Extract provided:
────────────────────
A team of researchers from the Indian Institute of Technology Mandi (IIT Mandi), led by Dr Rajanish Giri, Assistant Professor, School of Basic Sciences, have shed light on the part of structure of a key protein in the Covid-19 virus.

This helps in understanding its mode of action, its role in the spread, severity of the disease and development of antiviral therapeutics.

The team’s recent findings have been published in the journal ‘Current Research in Virological Science,’ co-authored by Dr Giri and his research team along with Dr Neha Garg from the Banaras Hindu University.

Current Covid-19 treatments simply manage symptoms while the body fights off the infection with its immune defence system. There are, as yet, no confirmed antiviral drugs that can stop the virus from replicating. One route to neutralising any virus is to attack its proteins; such an approach holds true for the Covid-19 virus as well and scientists across the globe are involved in studies to elucidate the structure and functions of these proteins to understand the viral disease and develop drugs that are effective against the virus.

“From a conformational or ‘shape’ point of view, several proteins contain ordered and intrinsically disordered regions. These classical conformations are in the proteins in the SARS-CoV-2 virus as well. The structure of non-structural protein 1 (NSP1) is composed of 180 amino acids. The first 1-127 region has been experimentally shown to form an independent structure by Clark, Green & Petit from University of Alabama. However, there was no experimental proof given by any group on the 131 to 180 amino acid regions of this NSP1 protein, which plays a key role in suppressing the host immune system. With the support of Circular Dichroism spectroscopy and Molecular Dynamics Simulations, our group at IIT Mandi has deciphered the conformation of this region in isolation,” explains Giri.
────────────────────
[Chart-based quiz items]

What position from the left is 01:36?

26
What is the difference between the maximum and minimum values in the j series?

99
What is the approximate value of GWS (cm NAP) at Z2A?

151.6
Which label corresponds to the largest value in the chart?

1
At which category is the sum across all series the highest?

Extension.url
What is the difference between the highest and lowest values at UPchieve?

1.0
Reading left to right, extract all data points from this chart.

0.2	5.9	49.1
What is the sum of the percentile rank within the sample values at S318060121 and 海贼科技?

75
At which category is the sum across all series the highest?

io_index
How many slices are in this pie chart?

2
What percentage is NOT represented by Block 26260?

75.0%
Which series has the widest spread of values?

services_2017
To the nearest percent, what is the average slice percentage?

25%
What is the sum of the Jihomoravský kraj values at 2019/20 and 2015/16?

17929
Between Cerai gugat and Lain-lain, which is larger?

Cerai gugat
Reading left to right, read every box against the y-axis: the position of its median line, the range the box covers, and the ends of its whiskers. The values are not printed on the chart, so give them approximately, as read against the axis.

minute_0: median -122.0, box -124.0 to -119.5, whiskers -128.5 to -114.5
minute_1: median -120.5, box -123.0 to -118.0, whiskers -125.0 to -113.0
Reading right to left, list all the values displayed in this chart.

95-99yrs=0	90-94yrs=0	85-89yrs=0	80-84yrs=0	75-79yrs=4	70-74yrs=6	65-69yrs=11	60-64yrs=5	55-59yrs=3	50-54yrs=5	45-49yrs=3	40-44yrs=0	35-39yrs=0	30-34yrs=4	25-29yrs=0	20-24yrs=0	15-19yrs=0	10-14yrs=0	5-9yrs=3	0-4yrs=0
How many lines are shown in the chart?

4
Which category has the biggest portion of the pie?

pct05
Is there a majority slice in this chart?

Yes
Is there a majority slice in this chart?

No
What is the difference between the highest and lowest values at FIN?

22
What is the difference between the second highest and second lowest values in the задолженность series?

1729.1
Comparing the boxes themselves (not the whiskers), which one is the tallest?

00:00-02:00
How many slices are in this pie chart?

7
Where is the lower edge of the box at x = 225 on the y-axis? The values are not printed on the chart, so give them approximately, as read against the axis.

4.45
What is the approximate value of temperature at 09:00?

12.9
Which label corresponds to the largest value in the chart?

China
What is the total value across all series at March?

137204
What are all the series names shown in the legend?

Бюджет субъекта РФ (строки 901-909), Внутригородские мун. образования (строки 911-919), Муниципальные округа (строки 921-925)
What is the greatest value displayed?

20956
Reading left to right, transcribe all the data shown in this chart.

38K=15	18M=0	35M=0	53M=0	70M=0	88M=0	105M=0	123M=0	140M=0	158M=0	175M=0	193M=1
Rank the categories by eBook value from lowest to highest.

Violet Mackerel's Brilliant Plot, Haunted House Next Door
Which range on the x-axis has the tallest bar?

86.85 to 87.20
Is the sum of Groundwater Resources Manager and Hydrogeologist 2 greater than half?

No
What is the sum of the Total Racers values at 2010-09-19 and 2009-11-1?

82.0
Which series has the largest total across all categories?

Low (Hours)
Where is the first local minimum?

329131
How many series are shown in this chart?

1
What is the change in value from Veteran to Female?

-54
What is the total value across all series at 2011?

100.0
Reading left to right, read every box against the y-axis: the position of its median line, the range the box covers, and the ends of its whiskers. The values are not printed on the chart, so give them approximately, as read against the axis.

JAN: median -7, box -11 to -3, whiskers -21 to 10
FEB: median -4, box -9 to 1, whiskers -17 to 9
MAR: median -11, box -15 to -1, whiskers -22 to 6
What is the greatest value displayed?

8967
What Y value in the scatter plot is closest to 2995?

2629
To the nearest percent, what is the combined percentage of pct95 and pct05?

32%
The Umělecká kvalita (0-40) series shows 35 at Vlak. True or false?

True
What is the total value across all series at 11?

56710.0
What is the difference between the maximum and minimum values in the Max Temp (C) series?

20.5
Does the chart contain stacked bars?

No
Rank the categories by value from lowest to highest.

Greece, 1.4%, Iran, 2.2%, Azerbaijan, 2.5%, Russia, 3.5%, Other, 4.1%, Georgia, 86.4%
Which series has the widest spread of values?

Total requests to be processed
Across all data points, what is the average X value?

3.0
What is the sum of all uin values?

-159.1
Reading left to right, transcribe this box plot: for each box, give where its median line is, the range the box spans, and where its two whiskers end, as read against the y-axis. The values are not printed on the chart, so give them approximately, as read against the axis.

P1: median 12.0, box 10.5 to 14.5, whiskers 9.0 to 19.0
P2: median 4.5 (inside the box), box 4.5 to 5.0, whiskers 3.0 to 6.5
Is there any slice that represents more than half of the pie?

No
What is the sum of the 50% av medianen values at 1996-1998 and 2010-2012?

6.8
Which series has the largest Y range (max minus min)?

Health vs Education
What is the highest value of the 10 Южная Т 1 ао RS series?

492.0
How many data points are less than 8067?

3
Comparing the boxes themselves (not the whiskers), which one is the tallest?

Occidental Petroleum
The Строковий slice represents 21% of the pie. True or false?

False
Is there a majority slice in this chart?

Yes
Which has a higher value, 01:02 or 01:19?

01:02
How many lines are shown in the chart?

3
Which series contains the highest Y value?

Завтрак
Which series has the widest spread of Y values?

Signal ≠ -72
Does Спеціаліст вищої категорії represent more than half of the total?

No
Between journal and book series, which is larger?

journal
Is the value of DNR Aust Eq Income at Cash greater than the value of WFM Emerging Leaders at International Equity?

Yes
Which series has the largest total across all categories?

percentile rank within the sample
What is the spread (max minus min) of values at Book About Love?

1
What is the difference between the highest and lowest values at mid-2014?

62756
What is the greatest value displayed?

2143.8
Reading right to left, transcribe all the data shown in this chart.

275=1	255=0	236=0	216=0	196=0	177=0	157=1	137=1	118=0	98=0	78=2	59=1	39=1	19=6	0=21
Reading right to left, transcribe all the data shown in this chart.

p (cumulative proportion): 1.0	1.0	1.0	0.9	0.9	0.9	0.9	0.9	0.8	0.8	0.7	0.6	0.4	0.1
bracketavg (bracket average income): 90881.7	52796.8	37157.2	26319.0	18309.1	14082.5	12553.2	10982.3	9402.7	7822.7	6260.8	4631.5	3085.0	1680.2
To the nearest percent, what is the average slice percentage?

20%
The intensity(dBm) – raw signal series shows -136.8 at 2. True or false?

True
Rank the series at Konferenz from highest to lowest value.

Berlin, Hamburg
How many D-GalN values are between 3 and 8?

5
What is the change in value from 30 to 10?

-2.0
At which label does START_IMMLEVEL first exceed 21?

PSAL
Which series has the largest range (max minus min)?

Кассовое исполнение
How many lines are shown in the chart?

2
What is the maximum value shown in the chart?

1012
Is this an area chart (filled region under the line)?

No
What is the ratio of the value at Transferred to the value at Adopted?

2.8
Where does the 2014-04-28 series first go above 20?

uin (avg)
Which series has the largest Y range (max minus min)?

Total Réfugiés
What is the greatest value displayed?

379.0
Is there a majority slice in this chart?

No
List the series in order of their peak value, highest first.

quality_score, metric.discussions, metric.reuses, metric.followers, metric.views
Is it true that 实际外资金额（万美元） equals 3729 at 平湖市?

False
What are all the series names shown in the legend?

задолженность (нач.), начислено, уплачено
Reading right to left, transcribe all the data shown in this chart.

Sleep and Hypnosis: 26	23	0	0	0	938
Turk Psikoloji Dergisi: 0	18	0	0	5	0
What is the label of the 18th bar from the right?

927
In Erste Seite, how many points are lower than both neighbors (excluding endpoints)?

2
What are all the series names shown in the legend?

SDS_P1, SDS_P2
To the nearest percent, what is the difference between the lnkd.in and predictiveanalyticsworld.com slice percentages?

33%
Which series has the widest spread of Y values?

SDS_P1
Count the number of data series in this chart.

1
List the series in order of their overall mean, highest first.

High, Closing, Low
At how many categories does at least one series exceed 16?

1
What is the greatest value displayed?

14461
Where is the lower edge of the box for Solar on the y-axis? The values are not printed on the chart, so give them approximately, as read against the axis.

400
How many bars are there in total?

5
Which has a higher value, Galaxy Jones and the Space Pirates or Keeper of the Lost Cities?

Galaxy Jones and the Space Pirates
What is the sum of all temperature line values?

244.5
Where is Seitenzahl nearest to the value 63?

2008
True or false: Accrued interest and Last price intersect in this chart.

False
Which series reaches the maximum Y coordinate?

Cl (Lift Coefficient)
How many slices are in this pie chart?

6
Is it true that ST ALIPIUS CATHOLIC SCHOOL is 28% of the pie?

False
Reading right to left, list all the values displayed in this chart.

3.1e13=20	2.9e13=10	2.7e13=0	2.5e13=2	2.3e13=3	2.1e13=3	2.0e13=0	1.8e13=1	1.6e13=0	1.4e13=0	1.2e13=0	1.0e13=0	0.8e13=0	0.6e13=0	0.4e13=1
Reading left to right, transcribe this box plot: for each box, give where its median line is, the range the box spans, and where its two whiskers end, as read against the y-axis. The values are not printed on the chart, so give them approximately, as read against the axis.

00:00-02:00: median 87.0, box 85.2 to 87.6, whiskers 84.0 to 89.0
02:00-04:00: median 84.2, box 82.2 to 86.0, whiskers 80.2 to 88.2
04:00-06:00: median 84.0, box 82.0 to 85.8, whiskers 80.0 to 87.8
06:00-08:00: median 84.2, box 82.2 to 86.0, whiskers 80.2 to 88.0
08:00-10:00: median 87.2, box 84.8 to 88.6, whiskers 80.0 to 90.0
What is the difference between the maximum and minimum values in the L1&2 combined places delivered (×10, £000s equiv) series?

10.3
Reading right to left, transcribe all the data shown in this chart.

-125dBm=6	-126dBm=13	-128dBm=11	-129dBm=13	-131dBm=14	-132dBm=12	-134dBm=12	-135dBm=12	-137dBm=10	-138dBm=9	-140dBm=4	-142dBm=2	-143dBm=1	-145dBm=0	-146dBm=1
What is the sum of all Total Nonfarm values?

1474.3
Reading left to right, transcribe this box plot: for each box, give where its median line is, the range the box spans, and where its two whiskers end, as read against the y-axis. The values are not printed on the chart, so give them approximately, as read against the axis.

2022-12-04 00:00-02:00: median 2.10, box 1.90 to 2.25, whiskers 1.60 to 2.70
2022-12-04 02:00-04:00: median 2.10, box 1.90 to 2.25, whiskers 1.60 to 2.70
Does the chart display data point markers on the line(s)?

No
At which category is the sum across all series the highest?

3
────────────────────
Activities:
**A.** In the article on the IIT Mandi protein study, how many amino acids make up the structure of NSP1?
**B.** List every person named in the article on the IIT Mandi protein study.
The items have no connection to the article.

Answers for each item:
**A.** 180 amino acids.

**B.** Dr Rajanish Giri, Dr Neha Garg, Clark, Green, Petit